Henri Le Sidaner was born in Port-Louis, Mauritius in 1862, the son of a shipbroker of Breton descent. At the age of ten his family moved to Dunkirk and in 1880, after the death of his father, to Paris. Le Sidaner entered the studio of Alexandre Cabanel at the Ecole des Beaux-Arts in 1884, but was more inspired by Manet than by his master’s dry academicism.

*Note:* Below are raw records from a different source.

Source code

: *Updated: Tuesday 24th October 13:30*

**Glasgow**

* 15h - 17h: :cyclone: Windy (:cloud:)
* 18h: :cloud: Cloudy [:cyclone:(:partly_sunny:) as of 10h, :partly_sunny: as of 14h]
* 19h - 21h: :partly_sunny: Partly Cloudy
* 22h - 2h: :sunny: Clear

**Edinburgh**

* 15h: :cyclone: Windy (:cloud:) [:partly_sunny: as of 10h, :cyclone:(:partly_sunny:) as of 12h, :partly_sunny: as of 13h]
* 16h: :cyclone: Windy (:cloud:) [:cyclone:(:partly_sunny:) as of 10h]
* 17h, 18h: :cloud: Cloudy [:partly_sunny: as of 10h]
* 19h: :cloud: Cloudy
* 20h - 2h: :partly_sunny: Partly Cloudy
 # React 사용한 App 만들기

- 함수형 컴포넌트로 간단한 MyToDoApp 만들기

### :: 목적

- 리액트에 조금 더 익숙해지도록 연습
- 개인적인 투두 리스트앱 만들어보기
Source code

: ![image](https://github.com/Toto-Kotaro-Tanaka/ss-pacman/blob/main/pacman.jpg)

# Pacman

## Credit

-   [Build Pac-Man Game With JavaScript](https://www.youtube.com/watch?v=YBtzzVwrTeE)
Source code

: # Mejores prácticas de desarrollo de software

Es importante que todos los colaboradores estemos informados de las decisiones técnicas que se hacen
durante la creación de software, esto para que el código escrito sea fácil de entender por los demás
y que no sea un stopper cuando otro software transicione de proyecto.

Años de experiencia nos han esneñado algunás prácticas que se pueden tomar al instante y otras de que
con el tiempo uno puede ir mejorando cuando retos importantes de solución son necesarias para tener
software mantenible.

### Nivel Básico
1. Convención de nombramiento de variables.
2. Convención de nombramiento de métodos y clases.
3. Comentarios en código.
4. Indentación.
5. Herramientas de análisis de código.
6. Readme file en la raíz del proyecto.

In 1889 he moved to Etaples, where he met the painters Eugène Chigot and Henri Duhem, who were to remain lifelong friends. Le Sidaner made plein-air paintings of Breton peasants and fishermen in a subdued palette.

 

In 1892 a grant allowed him to paint in Florence, Venice and Katwijk in Holland. In 1894 he settled in Paris, transferring his allegiance from the Salon to the more avant-garde Société Nationale des Beaux-Arts. In this period Le Sidaner produced paintings such as the 1896 Morning (Musée de Dunkerque) and Twilight (private collection), which combine elements of Impressionist technique with Symbolist themes. That year he signed a contract with the Mancini Gallery.

 

In 1898 Le Sidaner turned decisively towards the highly individual style, building on the innovations of Impressionism, that would characterise his work for the rest of his life. In 1898 he went to Bruges with his lover Camille; their son Louis was born in Paris in October, although the couple was based in Bruges for another year. In 1899 they returned to Paris and Le Sidaner became one of the group of artists represented by Galeries Georges Petit, which would give him financial stability and remain his dealer until 1930.

 

Le Sidaner, keen to buy a country house around which he could develop a garden, was advised by Rodin to visit the terrain near Beauvais. In 1901 he rented a cottage in the picturesque town of Gerberoy (Seine et Oise). He bought it in 1904 and in 1910 greatly enlarged the house, creating a paradisiacal garden which provided the inspiration for many of his later paintings. Le Sidaner developed a poetic style of Post-Impressionism which explores the qualities of light and objects through harmonies and counterpoint of subtle tones. After 1900 he rarely included figures in his paintings, implying human presence through his interest in depicting a community of ancient houses, or a table set for tea. Le Sidaner’s works, with their evocation of mood and emotional engagement with landscape, have affinities with the music of ‘Impressionist’ composers such as Claude Debussy.

 

Le Sidaner travelled in search of new motifs, wintering in Venice or London to escape the freezing cold of Gerberoy. From 1914 his family was based at a comfortable house in Versailles and summered in Gerberoy. From around 1920 his paintings employ a lighter palette and sparer, more dreamlike compositions. He was awarded the Légion d’Honneur in 1913 and the First Prize at the 1925 Pittsburgh International. Henri Le Sidaner died in Paris in 1939.